- _THE TASK_: Output the lines of the listing below as a JSON list of strings, with one string per line and no blank lines. Leave out the pictures.

** Opening SUPPLIED DATA block **

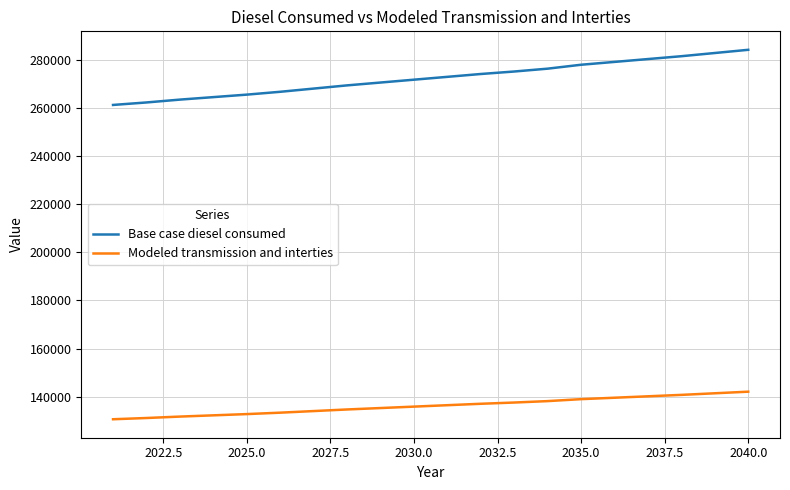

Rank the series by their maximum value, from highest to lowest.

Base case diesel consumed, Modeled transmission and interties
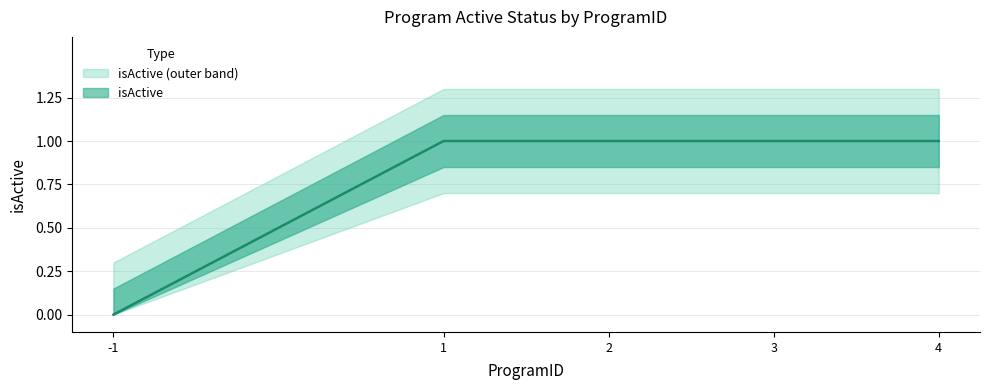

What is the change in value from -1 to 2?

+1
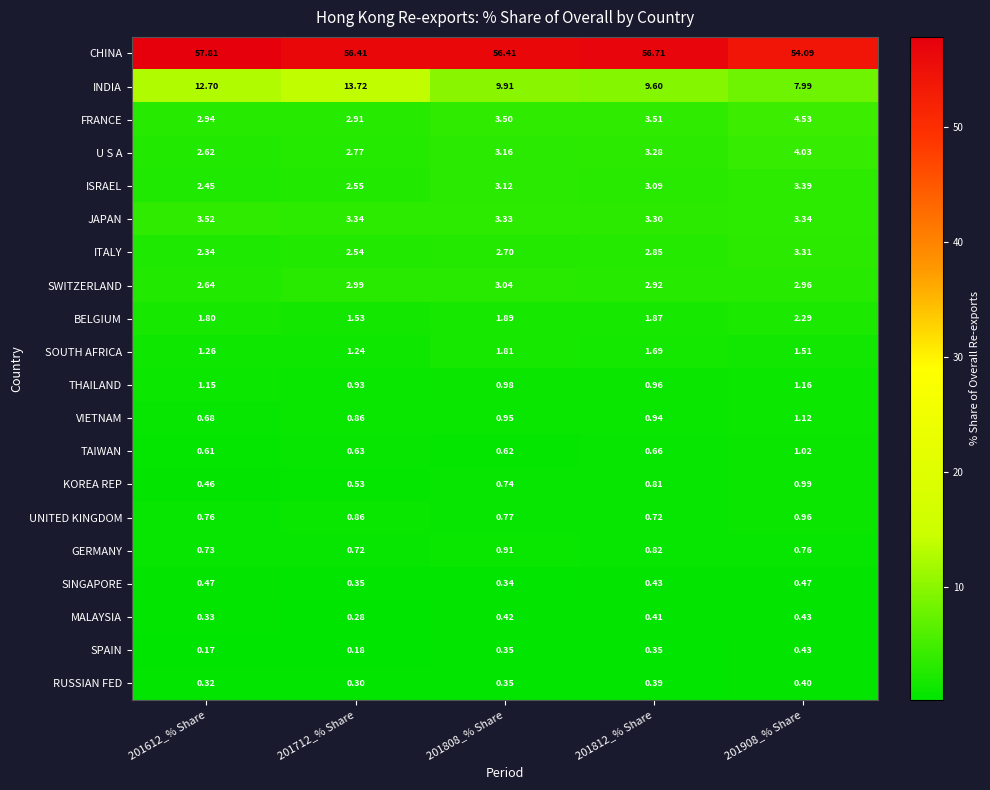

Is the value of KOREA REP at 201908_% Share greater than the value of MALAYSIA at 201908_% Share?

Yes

** Closing SUPPLIED DATA block **

- _ANSWER TO THE EXERCISE_:
[
  "Rank the series by their maximum value, from highest to lowest.",
  "Base case diesel consumed, Modeled transmission and interties",
  "What is the change in value from -1 to 2?",
  "+1",
  "Is the value of KOREA REP at 201908_% Share greater than the value of MALAYSIA at 201908_% Share?",
  "Yes"
]